Das ist absolut richtig. Auch Minderjährige müssen Zugang zu Operationen haben, wenn ein medizinischer Zustand das erfordert. Trans Personen, die sich für eine medizinische Behandlung entscheiden, finden das weder «lustig» noch «schön». Sie sehen sich aufgrund eines medizinischen Zustands namens «Geschlechtsdysphorie» beziehungsweise «Geschlechtsinkongruenz» zu diesem Schritt gezwungen. Es gibt keine Zwölfjährigen, die sich aus einer Laune heraus operieren lassen, wie dies teils suggeriert wird. Aus medizin-ethischer Hinsicht wäre es nicht hinnehmbar, den Zugang zur medizinischen Versorgung für gewisse Gruppen zu unterbinden, im Wissen, dass sie von dieser Massnahme schnell und effektiv profitieren könnten.

Kennst du eine trans Person? 

Was sind die Voraussetzungen für eine solche Operation?

Vor jeder chirurgischen Intervention braucht es die «Geschlechtsdysphorie»-Diagnose. Zurzeit wird diese durch psychiatrische oder psychologische Fachkräften gestellt. Im Falle von Minderjährigen empfiehlt es sich immer, mit dem Familiensystem zu arbeiten. In diesem Sinne braucht es hier auch das Einverständnis der Eltern.

«Es gibt niemanden Besseres als uns selbst, um unseren eigenen Körper zu beurteilen.»

David Garcia Nuñez, Facharzt Psychiatrie 

Können Zwölfjährige diese Entscheidung schon fällen?

Die Aufrechterhaltung der körperlichen Integrität von Menschen zählt zu den Hauptzielen der Medizin. Im Wissen, dass es niemanden Besseres gibt, um unseren eigenen Körper und die eigene Geschlechtsidentität zu beurteilen, als wir selbst, bin ich der Meinung, dass alle Menschen in erster Linie selbst über diese Schritte entscheiden sollten. Der Punkt ist allerdings viel mehr, ob eine Person zum Entscheidungszeitpunkt über die genügende Urteilsfähigkeit verfügt. Diese steht immer im Fokus meiner Kolleginnen und Kollegen der Kinder- und Jugendpsychiatrie und wird ständig mitbeurteilt.

Das Phänomen ist noch relativ jung.

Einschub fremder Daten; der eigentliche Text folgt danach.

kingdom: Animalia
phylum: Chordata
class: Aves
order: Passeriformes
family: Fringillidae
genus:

Braucht es weitere Forschung dazu?

Wir forschen zu diesem Thema und haben aber immer wieder Schwierigkeiten, an Gelder zu gelangen. Daher: Ja, es braucht viel weitere Forschung zum Thema Geschlecht und Geschlechtsdysphorie.

«Die Verpolitisierung des Lebens von trans Personen gehört zu den gefährlichsten Diskriminierungsmechanismen.»

David Garcia Nuñez, Facharzt Psychiatrie 

Ein besorgter Elternverein fordert eine politische Debatte. Braucht es die?

Nein. Diese medizinischen Interventionen sind bestens bekannt, wirksam, zweckmässig und wirtschaftlich. Die «Verpolitisierung» des Lebens und der Behandlung von trans Personen gehört zu den gefährlichsten Diskriminierungsmechanismen, mit denen diese Personen täglich konfrontiert werden. Die Menschen, die uns aufsuchen, brauchen keine solchen Diskussionen und sind teilweise von einer zunehmend feindlich eingestellten Öffentlichkeit eingeschüchtert.

Was braucht es dann?

Sachlichere gesellschaftliche Debatten um unseren Umgang mit «Geschlecht» als bio-psycho-soziales Phänomen. Und eine detaillierte Auseinandersetzung, weshalb unsere Geschlechterordnung Menschen immer wieder unter einen derartigen Druck setzt, dass sie die Durchführung medizinischer Massnahmen in Betracht ziehen. Das wird allerdings mit der Publikation derart verzerrten Zahlen kaum gelingen.